Saturday, January 13, 2007
Montauk, N.Y., December 2006
Someone wrote this on an exterior wall at the Montauk train station. I have no idea what it could mean. Is someone feeling badly treated? Insulting a romantic adversary? There’s a whole short story tied up in those two words.
Speaking of not knowing what something means, have you ever believed that you knew the definition of a word, and in fact used it quite confidently, only to find years later that you were totally off base? That happened to me yesterday. I was reading an article in the newspaper that mentioned someone living on “Nimrod Street.” I thought, why on earth would a street be named “Nimrod Street,” when “nimrod” means a stupid person?
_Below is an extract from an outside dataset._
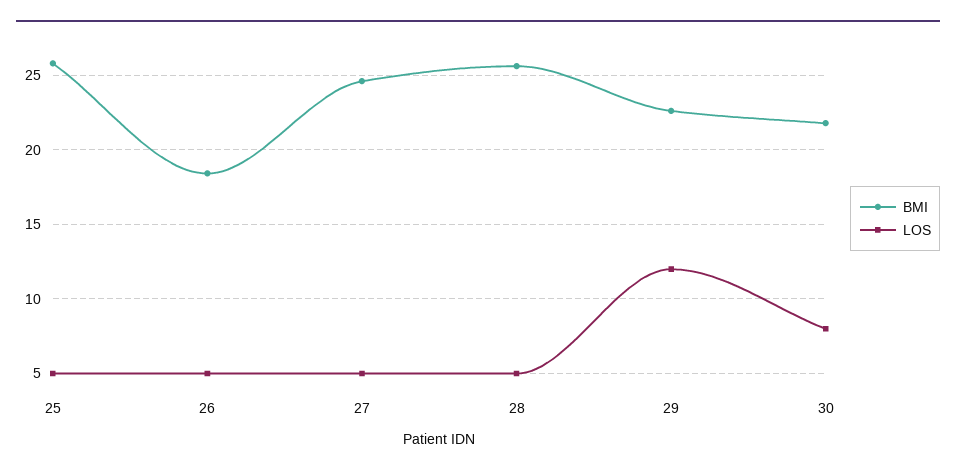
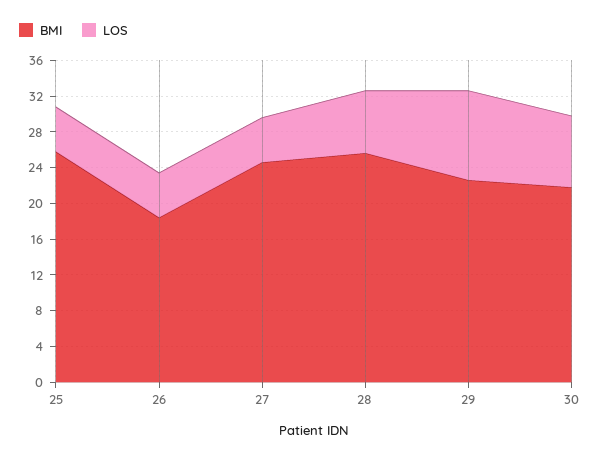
LOS, 28: 5 -> 7
LOS, 29: 12 -> 10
Except that it doesn’t. I looked it up in Webster's New Collegiate Dictionary and it’s actually another word for a hunter, taken from the name of Noah’s great-grandson in the Old Testament.
Where, I wondered, did I ever get the idea that “nimrod” meant a dimwit? I looked around online and found another definition from the American Heritage Dictionary that proved me not entirely wrong: “(informal) A person regarded as silly, foolish or stupid.”
Here’s the interesting part - the dictionary’s explanation for that definition: “Probably from the phrase ‘poor little Nimrod,’ used by the cartoon character Bugs Bunny to mock the hapless hunter Elmer Fudd.”
I bet that’s where I learned the word - as a child, watching Bugs Bunny. Bugs was referring to Elmer’s position as a hunter, and I - and apparently thousands of other people - thought he was referring to Elmer’s intelligence.
I wonder what “ultramaroon” really means?